(Data items)
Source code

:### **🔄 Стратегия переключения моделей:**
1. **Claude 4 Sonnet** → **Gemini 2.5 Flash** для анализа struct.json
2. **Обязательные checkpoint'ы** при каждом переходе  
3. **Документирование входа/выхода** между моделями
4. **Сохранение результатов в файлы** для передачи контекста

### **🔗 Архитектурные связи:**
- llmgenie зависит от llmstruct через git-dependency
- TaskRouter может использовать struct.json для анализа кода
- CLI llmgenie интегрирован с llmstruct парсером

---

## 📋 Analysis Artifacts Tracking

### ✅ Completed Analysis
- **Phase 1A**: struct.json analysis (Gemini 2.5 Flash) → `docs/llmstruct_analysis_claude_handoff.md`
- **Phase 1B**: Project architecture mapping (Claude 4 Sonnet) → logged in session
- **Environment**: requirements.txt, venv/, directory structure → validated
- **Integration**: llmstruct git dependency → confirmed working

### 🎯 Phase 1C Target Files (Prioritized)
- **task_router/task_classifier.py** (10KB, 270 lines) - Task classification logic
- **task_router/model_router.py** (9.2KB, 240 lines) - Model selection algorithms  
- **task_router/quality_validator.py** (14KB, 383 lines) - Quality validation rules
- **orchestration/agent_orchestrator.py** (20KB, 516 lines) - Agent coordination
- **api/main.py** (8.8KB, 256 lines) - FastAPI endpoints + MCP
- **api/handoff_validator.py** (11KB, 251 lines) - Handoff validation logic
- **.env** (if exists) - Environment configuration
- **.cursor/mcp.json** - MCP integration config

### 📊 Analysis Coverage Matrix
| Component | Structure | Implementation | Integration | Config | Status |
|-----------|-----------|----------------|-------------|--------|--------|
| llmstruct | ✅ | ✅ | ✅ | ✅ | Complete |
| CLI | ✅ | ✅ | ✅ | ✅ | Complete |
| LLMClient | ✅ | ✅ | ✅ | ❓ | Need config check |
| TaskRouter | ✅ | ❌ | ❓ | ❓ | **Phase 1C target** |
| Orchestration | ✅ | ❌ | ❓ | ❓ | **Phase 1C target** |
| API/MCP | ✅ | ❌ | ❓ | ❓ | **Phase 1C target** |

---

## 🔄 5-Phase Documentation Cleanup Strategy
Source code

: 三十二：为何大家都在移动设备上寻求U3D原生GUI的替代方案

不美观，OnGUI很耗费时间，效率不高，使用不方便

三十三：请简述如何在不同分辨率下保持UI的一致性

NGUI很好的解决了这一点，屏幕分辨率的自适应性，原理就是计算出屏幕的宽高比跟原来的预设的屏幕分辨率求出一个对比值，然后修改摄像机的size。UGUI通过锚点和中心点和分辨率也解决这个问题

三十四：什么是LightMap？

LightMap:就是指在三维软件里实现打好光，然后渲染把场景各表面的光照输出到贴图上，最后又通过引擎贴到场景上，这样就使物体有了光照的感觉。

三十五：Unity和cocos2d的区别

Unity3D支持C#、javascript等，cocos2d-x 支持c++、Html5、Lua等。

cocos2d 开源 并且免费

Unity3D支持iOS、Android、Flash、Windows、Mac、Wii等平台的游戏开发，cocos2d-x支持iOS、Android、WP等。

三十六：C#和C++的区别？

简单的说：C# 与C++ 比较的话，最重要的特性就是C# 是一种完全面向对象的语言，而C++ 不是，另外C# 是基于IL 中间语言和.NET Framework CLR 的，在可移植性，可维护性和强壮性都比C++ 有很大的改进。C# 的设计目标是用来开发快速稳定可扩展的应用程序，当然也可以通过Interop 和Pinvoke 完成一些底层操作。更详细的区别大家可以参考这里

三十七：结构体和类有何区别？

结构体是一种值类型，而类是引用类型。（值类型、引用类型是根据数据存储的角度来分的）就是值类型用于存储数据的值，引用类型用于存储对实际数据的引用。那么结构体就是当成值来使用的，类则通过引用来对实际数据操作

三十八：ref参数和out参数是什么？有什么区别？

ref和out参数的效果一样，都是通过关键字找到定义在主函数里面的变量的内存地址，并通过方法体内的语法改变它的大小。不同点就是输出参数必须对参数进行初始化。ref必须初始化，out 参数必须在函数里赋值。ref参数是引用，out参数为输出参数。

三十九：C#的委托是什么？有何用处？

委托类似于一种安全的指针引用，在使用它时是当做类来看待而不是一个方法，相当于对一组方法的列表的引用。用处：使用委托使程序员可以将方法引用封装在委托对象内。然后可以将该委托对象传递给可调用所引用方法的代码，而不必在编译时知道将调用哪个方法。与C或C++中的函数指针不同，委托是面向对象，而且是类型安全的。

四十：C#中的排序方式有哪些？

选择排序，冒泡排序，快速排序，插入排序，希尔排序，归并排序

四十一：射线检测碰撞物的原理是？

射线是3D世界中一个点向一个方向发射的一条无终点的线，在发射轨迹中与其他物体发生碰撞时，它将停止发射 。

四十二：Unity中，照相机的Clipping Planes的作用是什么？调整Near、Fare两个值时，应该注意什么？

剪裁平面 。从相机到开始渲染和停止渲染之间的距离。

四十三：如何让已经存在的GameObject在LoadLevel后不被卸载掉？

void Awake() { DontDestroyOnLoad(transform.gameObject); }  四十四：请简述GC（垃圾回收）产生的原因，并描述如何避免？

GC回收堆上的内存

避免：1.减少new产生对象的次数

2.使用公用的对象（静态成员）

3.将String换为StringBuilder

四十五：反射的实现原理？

--- Problem to work on ---
Take the entries above and return only the lines from the one with "Стратегия переключения моделей:**" to the one with "### 🎯 Phase 1C Target Files (Prioritized)", both included, unchanged.

--- Your solution ---
:### **🔄 Стратегия переключения моделей:**
1. **Claude 4 Sonnet** → **Gemini 2.5 Flash** для анализа struct.json
2. **Обязательные checkpoint'ы** при каждом переходе  
3. **Документирование входа/выхода** между моделями
4. **Сохранение результатов в файлы** для передачи контекста

### **🔗 Архитектурные связи:**
- llmgenie зависит от llmstruct через git-dependency
- TaskRouter может использовать struct.json для анализа кода
- CLI llmgenie интегрирован с llmstruct парсером

---

## 📋 Analysis Artifacts Tracking

### ✅ Completed Analysis
- **Phase 1A**: struct.json analysis (Gemini 2.5 Flash) → `docs/llmstruct_analysis_claude_handoff.md`
- **Phase 1B**: Project architecture mapping (Claude 4 Sonnet) → logged in session
- **Environment**: requirements.txt, venv/, directory structure → validated
- **Integration**: llmstruct git dependency → confirmed working

### 🎯 Phase 1C Target Files (Prioritized)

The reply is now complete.